(Data for analysis begins)
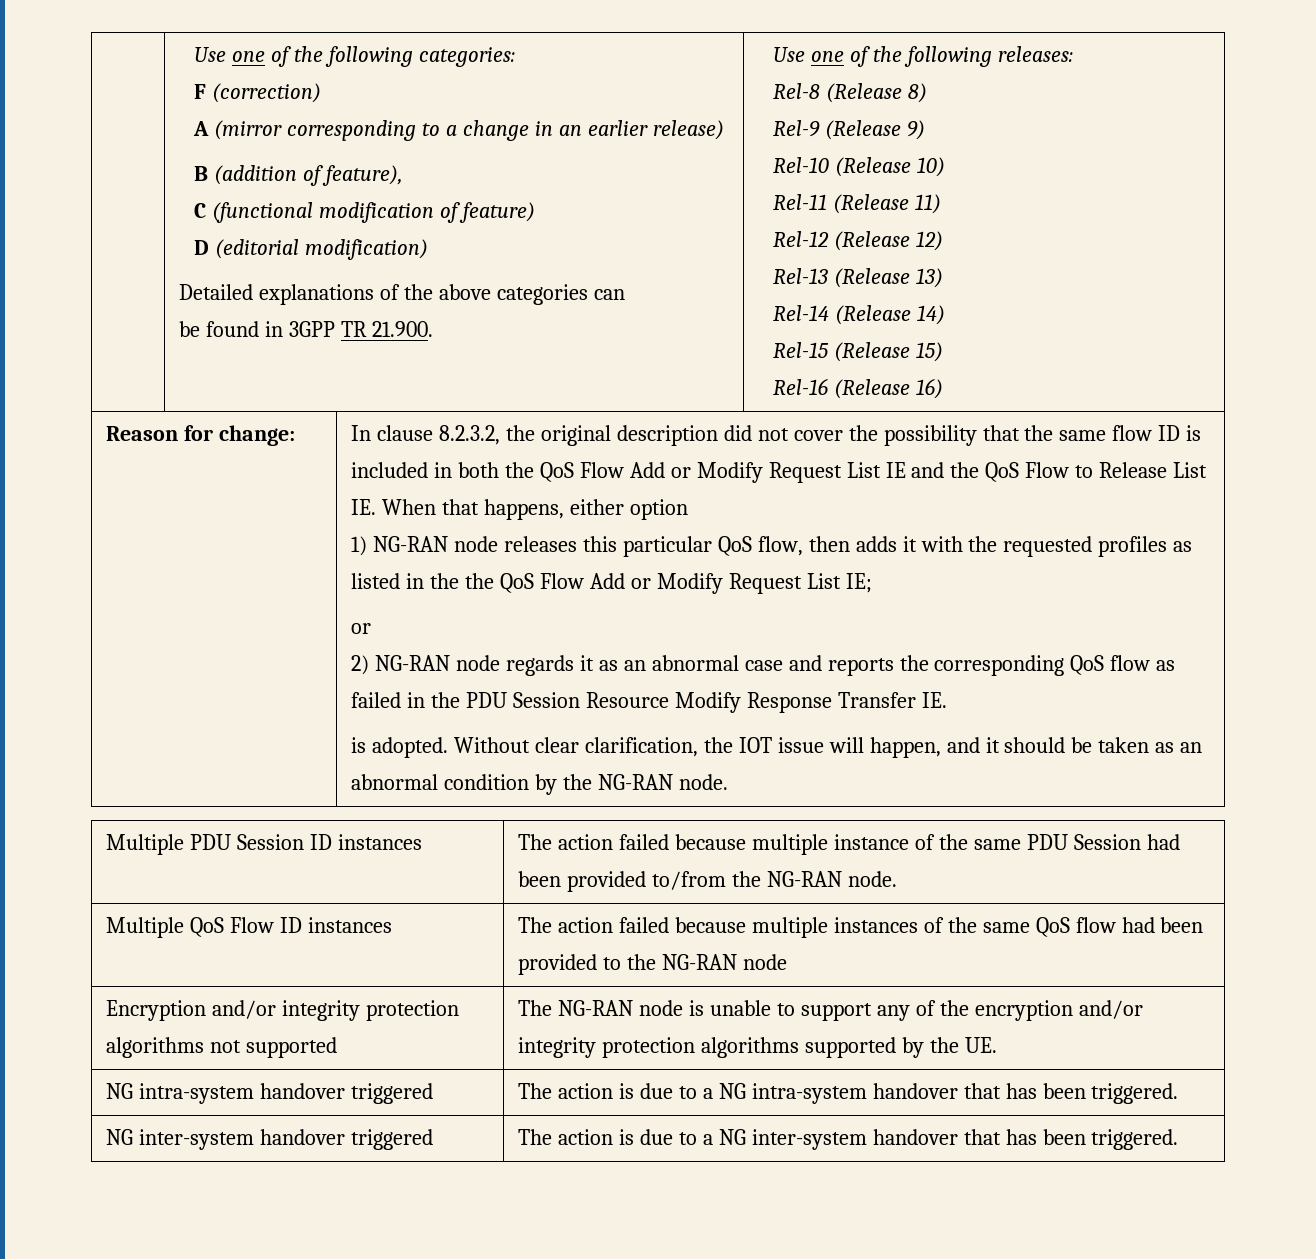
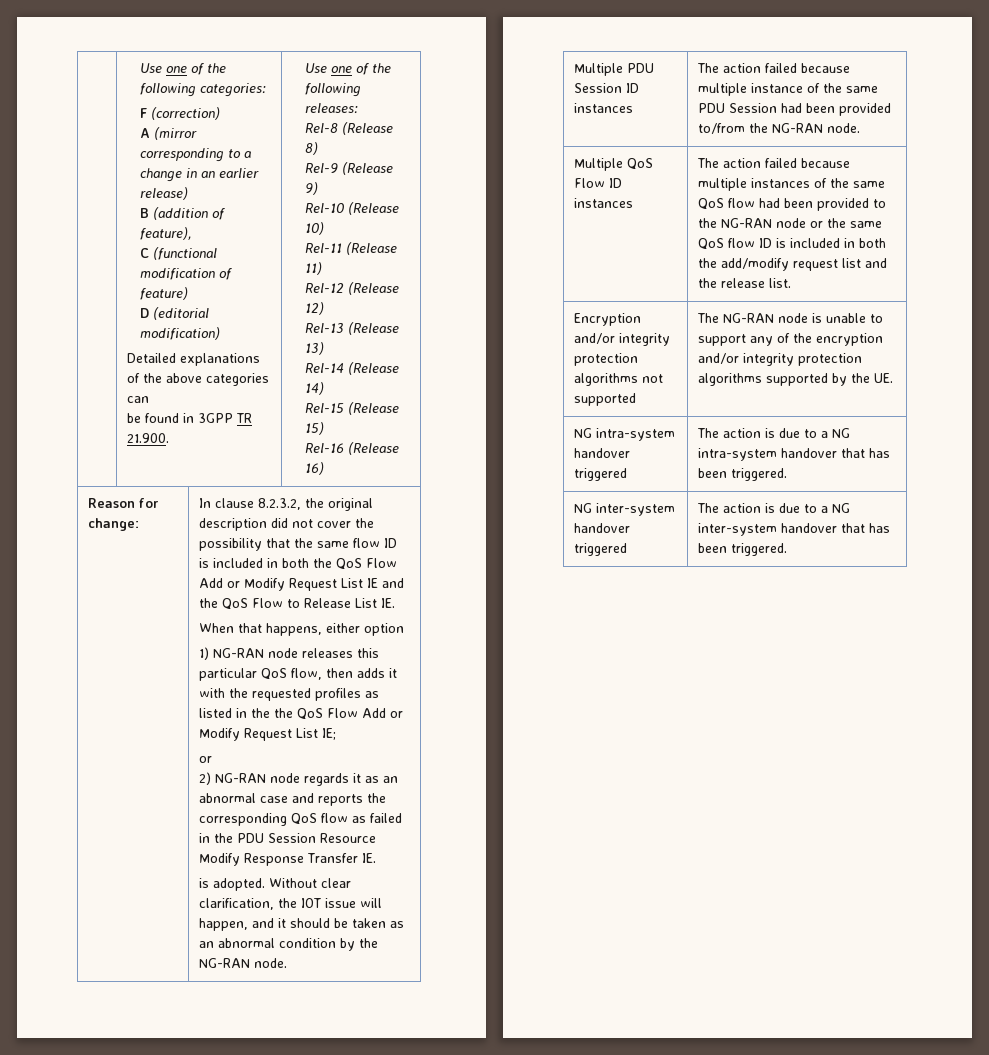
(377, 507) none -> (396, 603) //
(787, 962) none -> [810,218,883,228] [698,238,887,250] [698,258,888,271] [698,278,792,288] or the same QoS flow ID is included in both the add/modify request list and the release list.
(Data for analysis ends)
(Data for analysis begins)
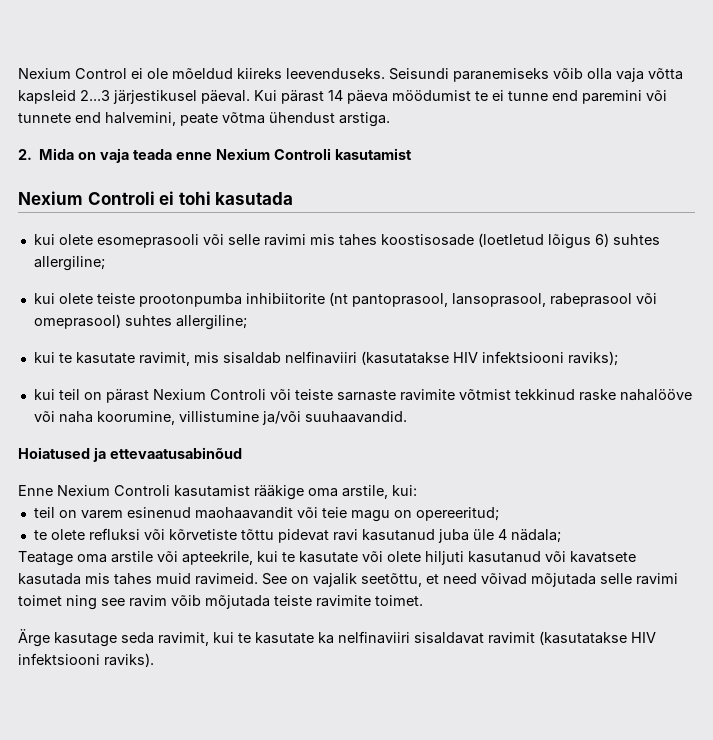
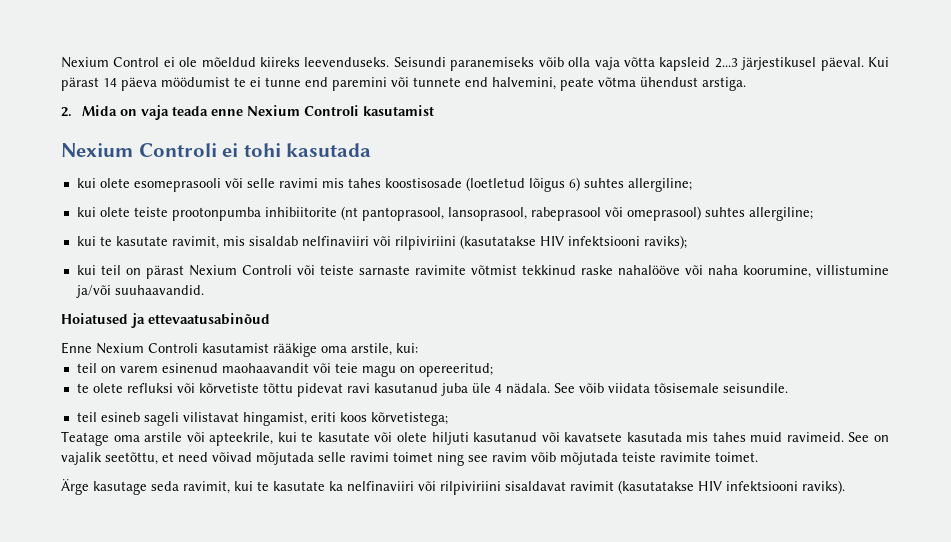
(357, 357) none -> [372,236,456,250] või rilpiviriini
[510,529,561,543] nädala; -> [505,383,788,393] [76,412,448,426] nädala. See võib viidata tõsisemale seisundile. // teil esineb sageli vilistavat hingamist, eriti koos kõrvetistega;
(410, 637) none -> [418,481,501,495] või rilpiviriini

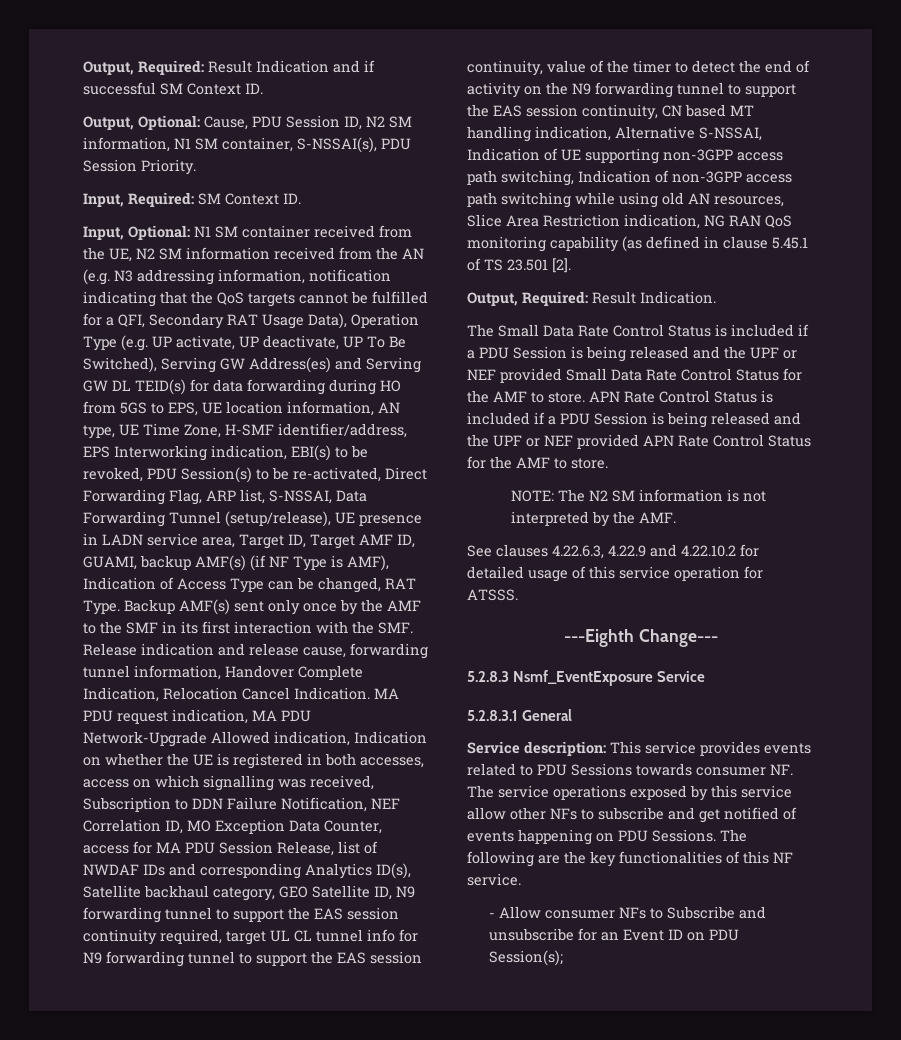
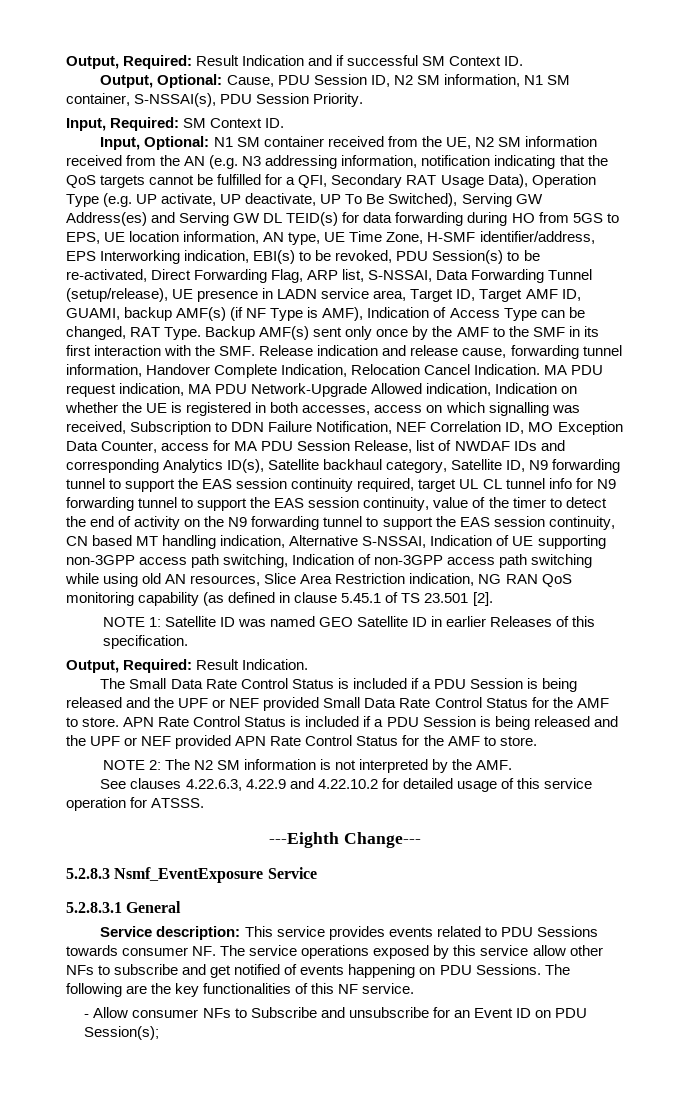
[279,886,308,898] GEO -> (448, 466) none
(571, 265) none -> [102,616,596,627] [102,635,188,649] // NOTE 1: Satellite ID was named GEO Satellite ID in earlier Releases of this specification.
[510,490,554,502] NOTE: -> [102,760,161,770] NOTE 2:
(Data for analysis ends)
* _Your instructions_:
Using the material above, transcribe exactly the lines from the line with "(377, 507) none -> (396, 603) //" to the line with "(787, 962) none"; both count, and nothing else goes in.

* _Output for this task_:
(377, 507) none -> (396, 603) //
(787, 962) none -> [810,218,883,228] [698,238,887,250] [698,258,888,271] [698,278,792,288] or the same QoS flow ID is included in both the add/modify request list and the release list.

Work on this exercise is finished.